There are many moving parts that would likely decide the trajectory of the rate cycle in India. By and large, we do expect RBI’s rate hike cycle to be front-loaded in nature.
Commodity prices have started correcting and there are signs of correction in food prices too.
If this trend continues then there is a possibility that by Q4FY23, the headline CPI inflation could move closer to RBI’s comfort zone.
The other key factor that would likely determine RBI’s course of action would be the trajectory of rate hikes by the US Fed and the movement of the INR versus the USD.
So far, policymakers have been successful in ensuring that the currency depreciation has been orderly in nature.
Policymakers have also taken a series of incremental measures to stem INR deprecation and more such policy tweaks cannot be ruled out.
How should one invest in rate-sensitive stocks in a rate hike regime?
We are positive on banks in the current environment especially the larger private sector banks and select large PSU banks.
In the initial part of a rising rate cycle, banks which have a higher share of floating rate loans, a strong retail liability franchise and CASA (low-cost deposits) share tend to be better placed.
With credit costs normalisation, it is likely that the focus would shift toward loan growth and liability accretion.
In this context, the trend of large private sector banks gaining market share in loans and deposits is likely to continue.
These banks are well placed in terms of superior return ratios, are well capitalised and trade at reasonable valuations.
There is a risk of an earning downgrade post Q1 result. How should investors look at it? Do they need to be cautious?
Despite significant macro volatility, headline Nifty earnings have remained fairly resilient in FY22 and FY23E.
Near term, however, corporate earnings in Q1 and Q2 FY 23 could see some pressure on margins due to higher input costs even as revenue growth is likely to remain buoyant.
While we navigate the near-term uncertainty, structurally we believe that corporate earnings growth in India would remain well placed and likely in the mid-teens territory.
In fact, India’s corporate profit to GDP ratio is at a decadal high with Nifty 500 companies reporting profit/GDP at 4.3% as compared to 2.2% in FY20.
Auto stocks are hogging the limelight. Sectors such as IT are witnessing outflow while investors are betting on the auto sector.
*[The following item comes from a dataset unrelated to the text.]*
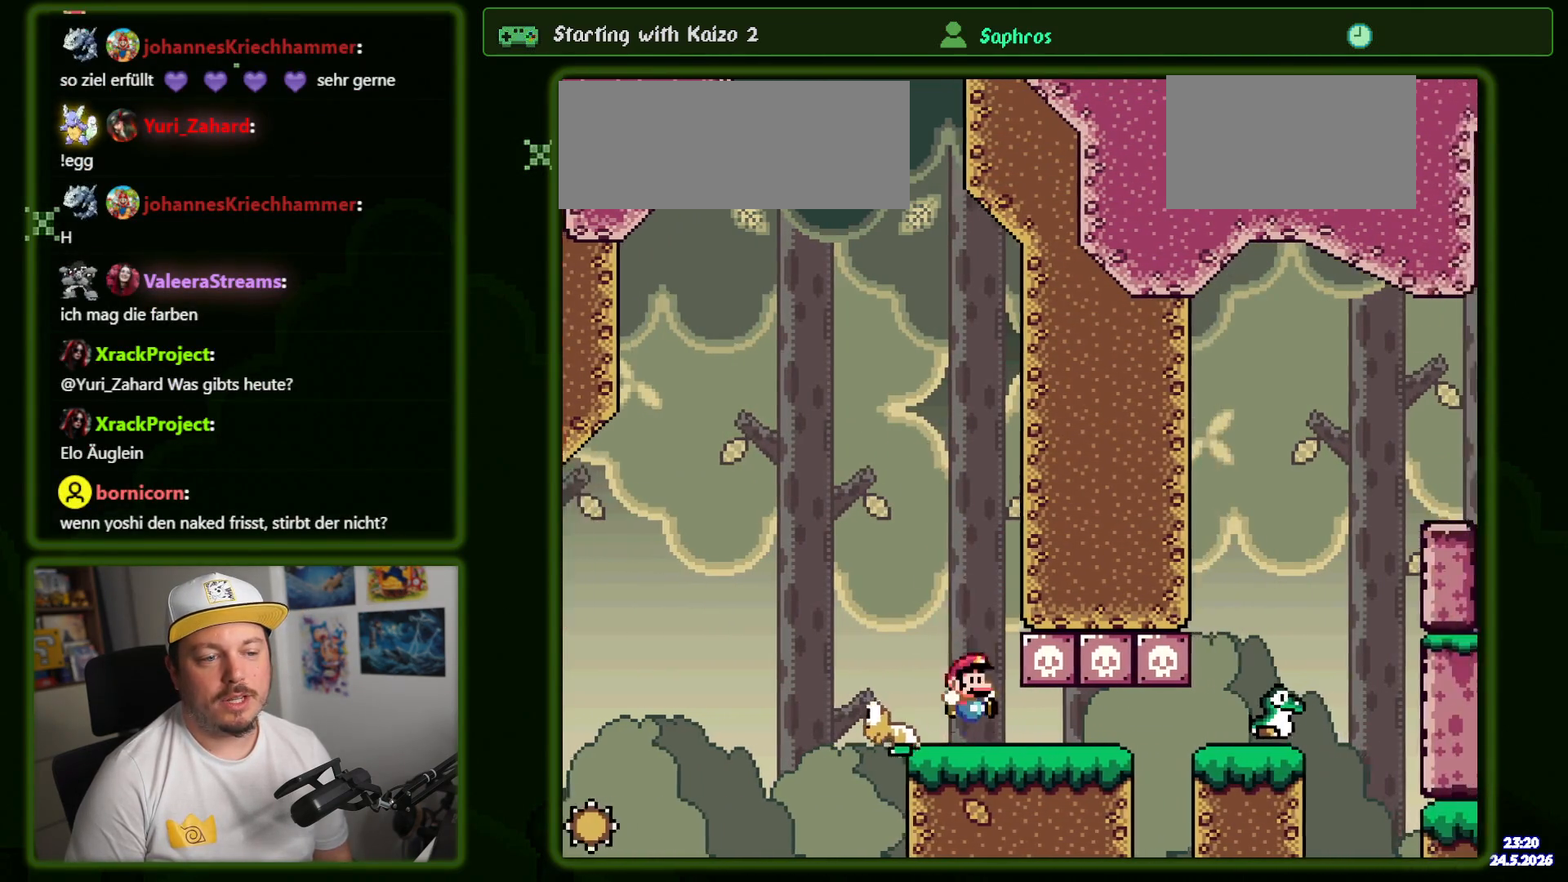
{"dt_ms": 500, "buttons": ["Y", "DPAD_RIGHT"], "events": [[500, "B", "up"]]}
What are your views on the IT and auto sector? Which sector out of these two will you bet on?
We are positive on the auto sector while being cautious in the near term on technology, especially the mid-cap tech stocks.
In the auto sector, we expect to see normalization of long-term growth rates post a multi-decadal low.
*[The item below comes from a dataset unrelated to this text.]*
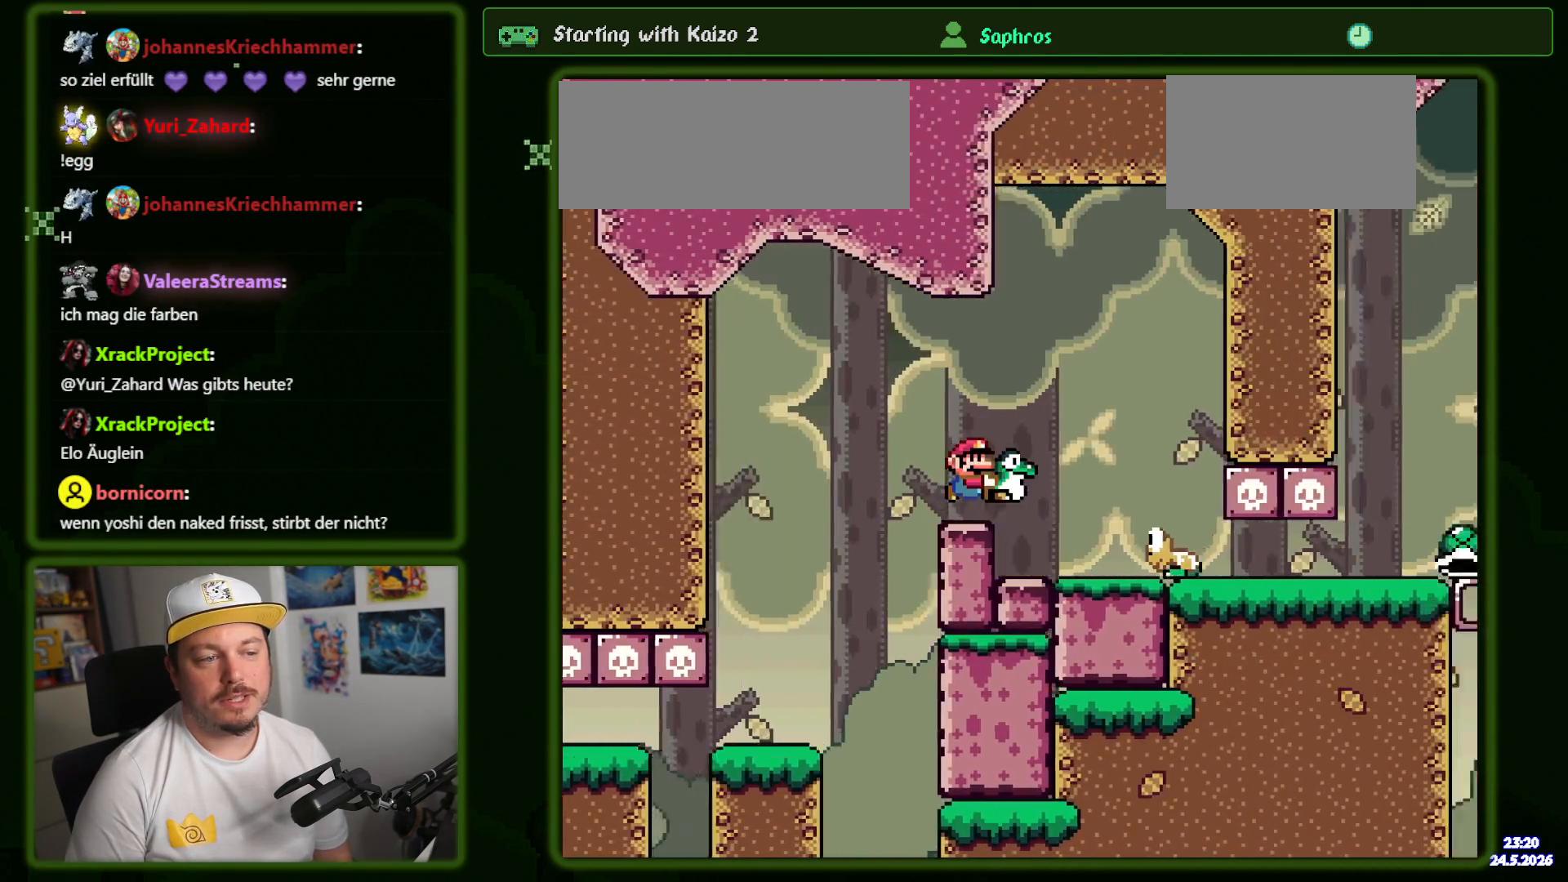
{"dt_ms": 1000, "buttons": ["Y", "DPAD_RIGHT"]}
Execution abilities and supply chain management will be the key differentiators among companies which would likely determine volume growth as demand picks up in select pockets.
Further, if commodity costs continue to decline, it could be positive for margins in the medium term even while there are near-term pressures.
Our preference within the auto pack is for the four-wheeler segment over the others given that inventory levels are low and new product launches are likely to drive growth.
We have been cautious about IT as a sector over the past few months and while valuations have corrected we continue to remain somewhat cautious with a preference for large-cap IT over the mid-cap.
The digital transformation opportunity for the sector is structural over the medium to long term. However, there are near-term headwinds that the sector has to navigate.
The supply side pressures and the impact on margins are now well known, however, we now have to contend with volatility in revenue growth trajectory given the uncertainty surrounding global growth.
While we are cautious in the near term, we do believe that Indian IT companies have emerged as strong digital transformation partners to many companies with cost leadership and talent which is a long-term advantage over global competitions.
Disclaimer: The views and recommendations made above are those of the analysts and not of MintGenie.